Problem
Count the lines below that contain the word "full", and report only that number.

Listed records
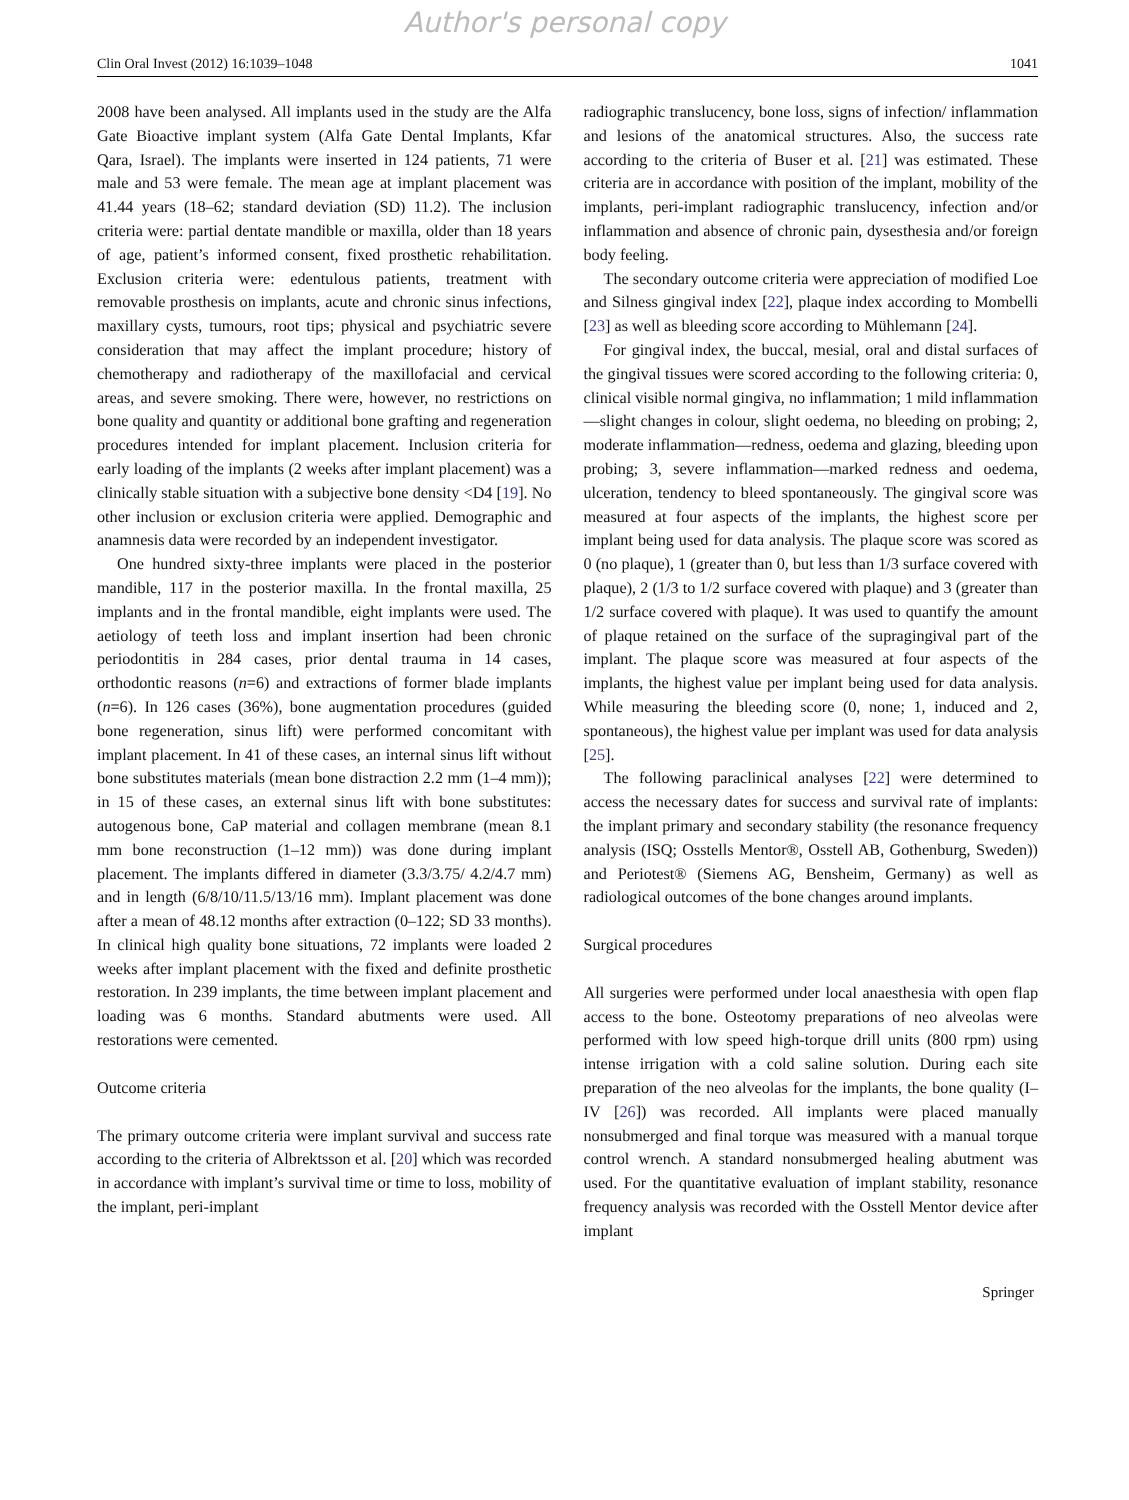Author's personal copy
Clin Oral Invest (2012) 16:1039–1048 1041
2008 have been analysed. All implants used in the study are the Alfa Gate Bioactive implant system (Alfa Gate Dental Implants, Kfar Qara, Israel). The implants were inserted in 124 patients, 71 were male and 53 were female. The mean age at implant placement was 41.44 years (18–62; standard deviation (SD) 11.2). The inclusion criteria were: partial dentate mandible or maxilla, older than 18 years of age, patient’s informed consent, fixed prosthetic rehabilitation. Exclusion criteria were: edentulous patients, treatment with removable prosthesis on implants, acute and chronic sinus infections, maxillary cysts, tumours, root tips; physical and psychiatric severe consideration that may affect the implant procedure; history of chemotherapy and radiotherapy of the maxillofacial and cervical areas, and severe smoking. There were, however, no restrictions on bone quality and quantity or additional bone grafting and regeneration procedures intended for implant placement. Inclusion criteria for early loading of the implants (2 weeks after implant placement) was a clinically stable situation with a subjective bone density <D4 [19]. No other inclusion or exclusion criteria were applied. Demographic and anamnesis data were recorded by an independent investigator.
One hundred sixty-three implants were placed in the posterior mandible, 117 in the posterior maxilla. In the frontal maxilla, 25 implants and in the frontal mandible, eight implants were used. The aetiology of teeth loss and implant insertion had been chronic periodontitis in 284 cases, prior dental trauma in 14 cases, orthodontic reasons (n=6) and extractions of former blade implants (n=6). In 126 cases (36%), bone augmentation procedures (guided bone regeneration, sinus lift) were performed concomitant with implant placement. In 41 of these cases, an internal sinus lift without bone substitutes materials (mean bone distraction 2.2 mm (1–4 mm)); in 15 of these cases, an external sinus lift with bone substitutes: autogenous bone, CaP material and collagen membrane (mean 8.1 mm bone reconstruction (1–12 mm)) was done during implant placement. The implants differed in diameter (3.3/3.75/ 4.2/4.7 mm) and in length (6/8/10/11.5/13/16 mm). Implant placement was done after a mean of 48.12 months after extraction (0–122; SD 33 months). In clinical high quality bone situations, 72 implants were loaded 2 weeks after implant placement with the fixed and definite prosthetic restoration. In 239 implants, the time between implant placement and loading was 6 months. Standard abutments were used. All restorations were cemented.
Outcome criteria
The primary outcome criteria were implant survival and success rate according to the criteria of Albrektsson et al. [20] which was recorded in accordance with implant’s survival time or time to loss, mobility of the implant, peri-implant
radiographic translucency, bone loss, signs of infection/ inflammation and lesions of the anatomical structures. Also, the success rate according to the criteria of Buser et al. [21] was estimated. These criteria are in accordance with position of the implant, mobility of the implants, peri-implant radiographic translucency, infection and/or inflammation and absence of chronic pain, dysesthesia and/or foreign body feeling.
The secondary outcome criteria were appreciation of modified Loe and Silness gingival index [22], plaque index according to Mombelli [23] as well as bleeding score according to Mühlemann [24].
For gingival index, the buccal, mesial, oral and distal surfaces of the gingival tissues were scored according to the following criteria: 0, clinical visible normal gingiva, no inflammation; 1 mild inflammation—slight changes in colour, slight oedema, no bleeding on probing; 2, moderate inflammation—redness, oedema and glazing, bleeding upon probing; 3, severe inflammation—marked redness and oedema, ulceration, tendency to bleed spontaneously. The gingival score was measured at four aspects of the implants, the highest score per implant being used for data analysis. The plaque score was scored as 0 (no plaque), 1 (greater than 0, but less than 1/3 surface covered with plaque), 2 (1/3 to 1/2 surface covered with plaque) and 3 (greater than 1/2 surface covered with plaque). It was used to quantify the amount of plaque retained on the surface of the supragingival part of the implant. The plaque score was measured at four aspects of the implants, the highest value per implant being used for data analysis. While measuring the bleeding score (0, none; 1, induced and 2, spontaneous), the highest value per implant was used for data analysis [25].
The following paraclinical analyses [22] were determined to access the necessary dates for success and survival rate of implants: the implant primary and secondary stability (the resonance frequency analysis (ISQ; Osstells Mentor®, Osstell AB, Gothenburg, Sweden)) and Periotest® (Siemens AG, Bensheim, Germany) as well as radiological outcomes of the bone changes around implants.
Surgical procedures
All surgeries were performed under local anaesthesia with open flap access to the bone. Osteotomy preparations of neo alveolas were performed with low speed high-torque drill units (800 rpm) using intense irrigation with a cold saline solution. During each site preparation of the neo alveolas for the implants, the bone quality (I–IV [26]) was recorded. All implants were placed manually nonsubmerged and final torque was measured with a manual torque control wrench. A standard nonsubmerged healing abutment was used. For the quantitative evaluation of implant stability, resonance frequency analysis was recorded with the Osstell Mentor device after implant
Springer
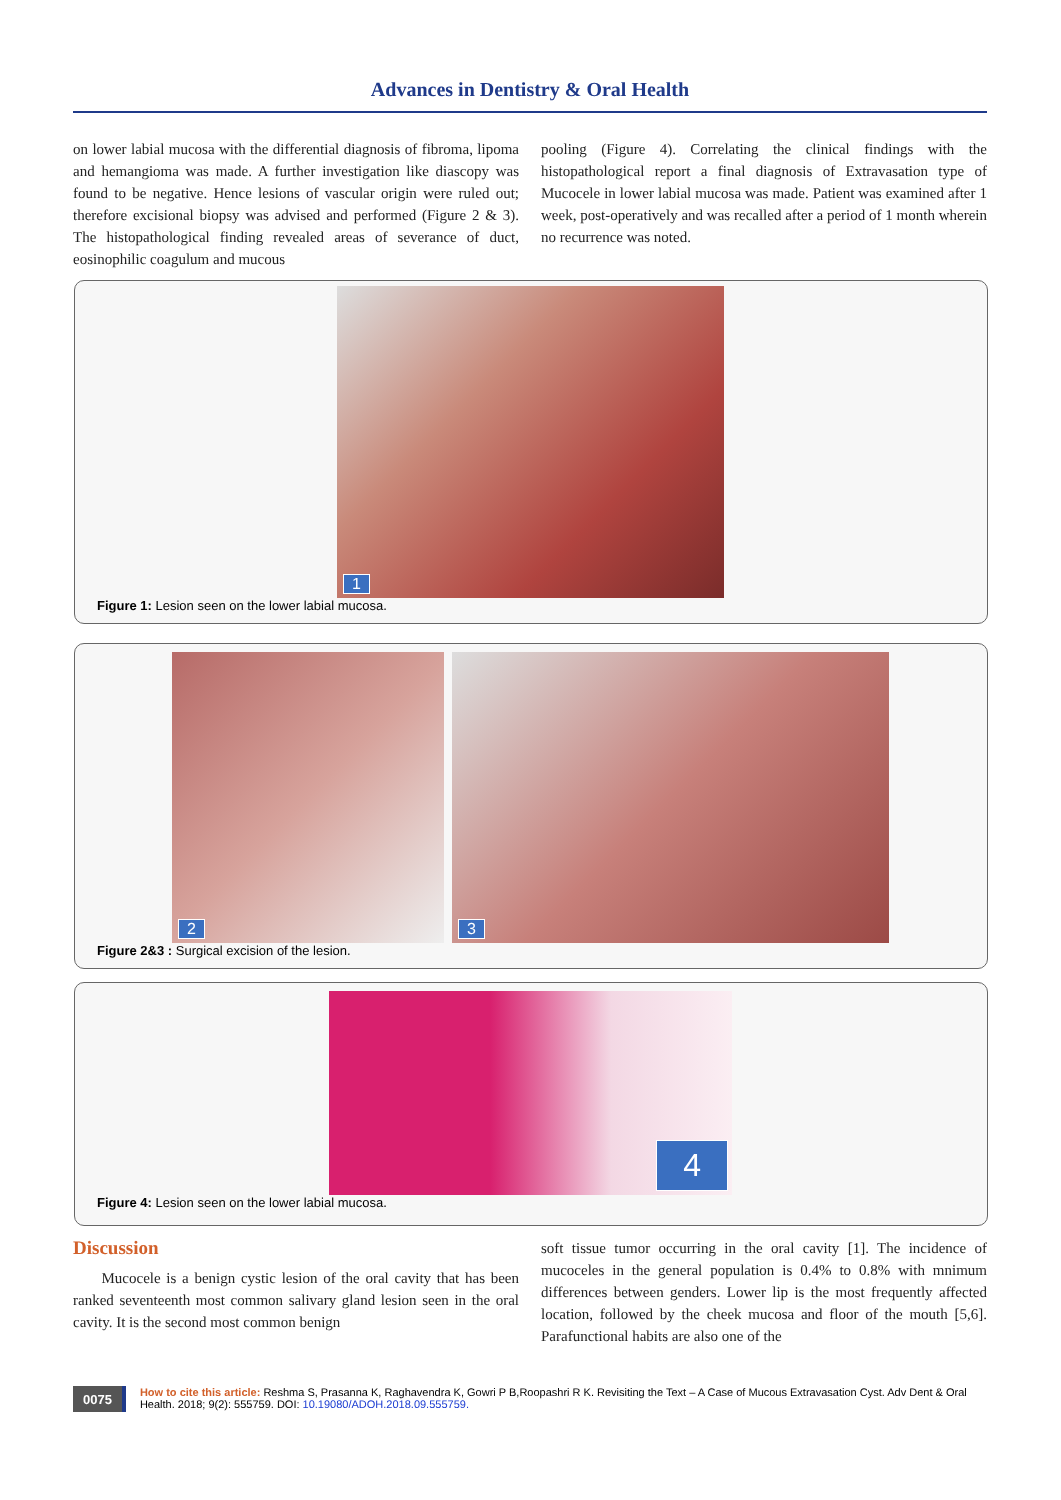Advances in Dentistry & Oral Health
on lower labial mucosa with the differential diagnosis of fibroma, lipoma and hemangioma was made. A further investigation like diascopy was found to be negative. Hence lesions of vascular origin were ruled out; therefore excisional biopsy was advised and performed (Figure 2 & 3). The histopathological finding revealed areas of severance of duct, eosinophilic coagulum and mucous
pooling (Figure 4). Correlating the clinical findings with the histopathological report a final diagnosis of Extravasation type of Mucocele in lower labial mucosa was made. Patient was examined after 1 week, post-operatively and was recalled after a period of 1 month wherein no recurrence was noted.
1
Figure 1: Lesion seen on the lower labial mucosa.
2
3
Figure 2&3 : Surgical excision of the lesion.
4
Figure 4: Lesion seen on the lower labial mucosa.
Discussion
Mucocele is a benign cystic lesion of the oral cavity that has been ranked seventeenth most common salivary gland lesion seen in the oral cavity. It is the second most common benign
soft tissue tumor occurring in the oral cavity [1]. The incidence of mucoceles in the general population is 0.4% to 0.8% with mnimum differences between genders. Lower lip is the most frequently affected location, followed by the cheek mucosa and floor of the mouth [5,6]. Parafunctional habits are also one of the
0075
How to cite this article: Reshma S, Prasanna K, Raghavendra K, Gowri P B,Roopashri R K. Revisiting the Text – A Case of Mucous Extravasation Cyst. Adv Dent & Oral Health. 2018; 9(2): 555759. DOI: 10.19080/ADOH.2018.09.555759.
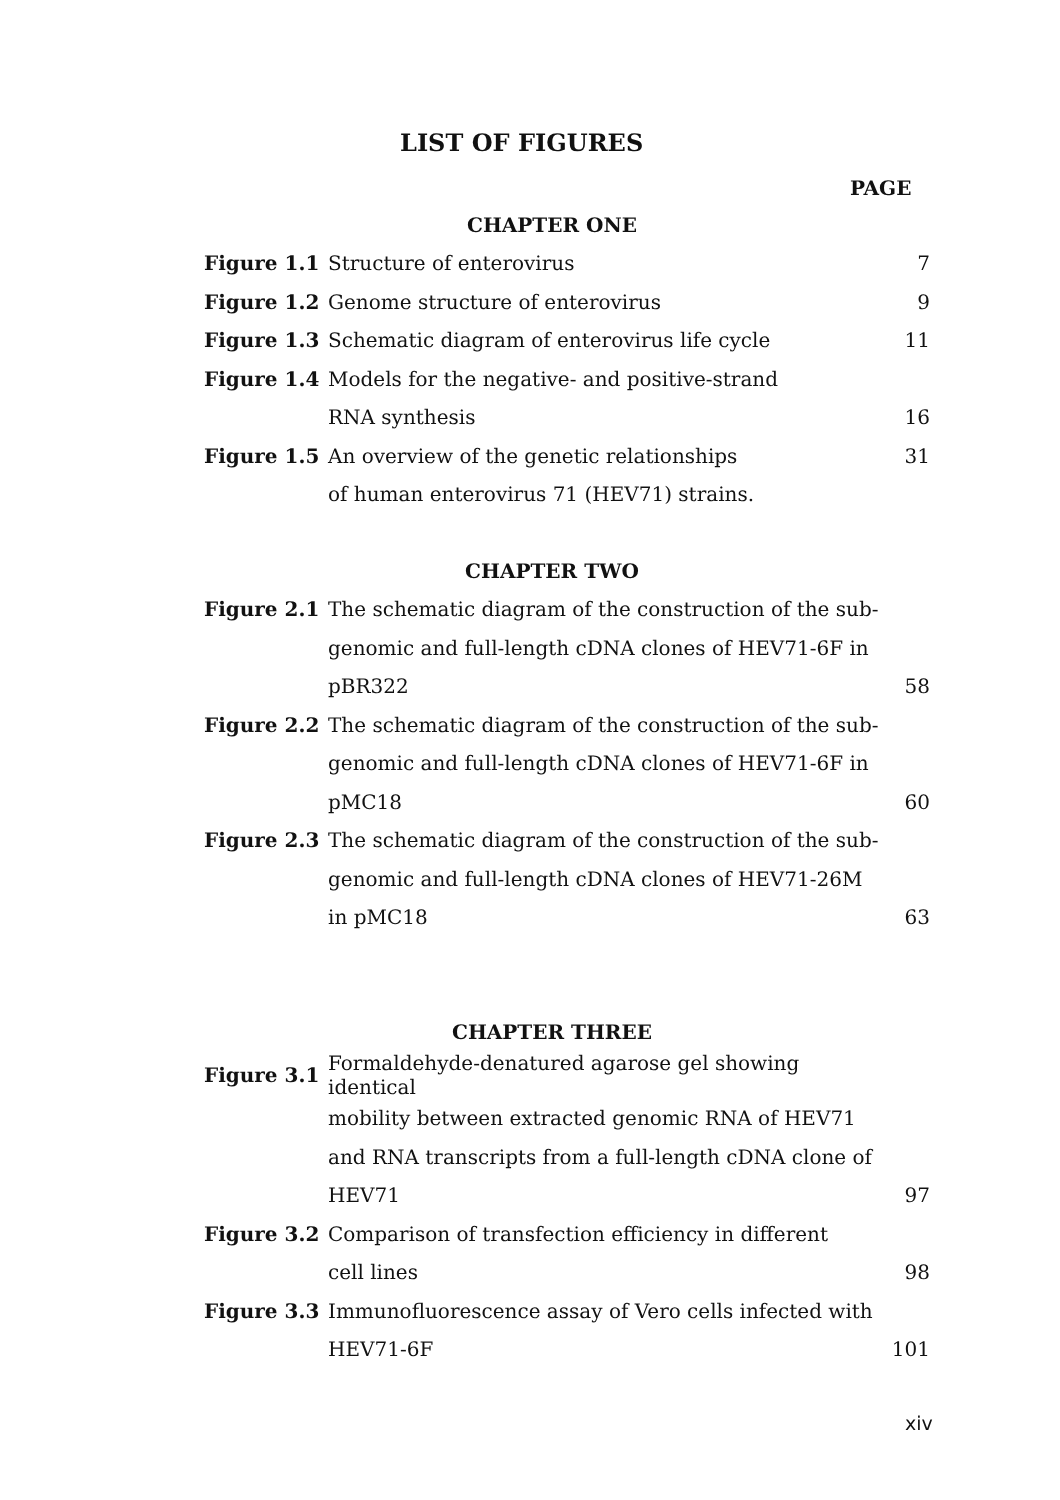LIST OF FIGURES
PAGE
CHAPTER ONE
| Figure 1.1 | Structure of enterovirus | 7 |
| Figure 1.2 | Genome structure of enterovirus | 9 |
| Figure 1.3 | Schematic diagram of enterovirus life cycle | 11 |
| Figure 1.4 | Models for the negative- and positive-strand | |
| | RNA synthesis | 16 |
| Figure 1.5 | An overview of the genetic relationships | 31 |
| | of human enterovirus 71 (HEV71) strains. | |
CHAPTER TWO
| Figure 2.1 | The schematic diagram of the construction of the sub- | |
| | genomic and full-length cDNA clones of HEV71-6F in | |
| | pBR322 | 58 |
| Figure 2.2 | The schematic diagram of the construction of the sub- | |
| | genomic and full-length cDNA clones of HEV71-6F in | |
| | pMC18 | 60 |
| Figure 2.3 | The schematic diagram of the construction of the sub- | |
| | genomic and full-length cDNA clones of HEV71-26M | |
| | in pMC18 | 63 |
CHAPTER THREE
| Figure 3.1 | Formaldehyde-denatured agarose gel showing identical | |
| | mobility between extracted genomic RNA of HEV71 | |
| | and RNA transcripts from a full-length cDNA clone of | |
| | HEV71 | 97 |
| Figure 3.2 | Comparison of transfection efficiency in different | |
| | cell lines | 98 |
| Figure 3.3 | Immunofluorescence assay of Vero cells infected with | |
| | HEV71-6F | 101 |
xiv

Exercise response
4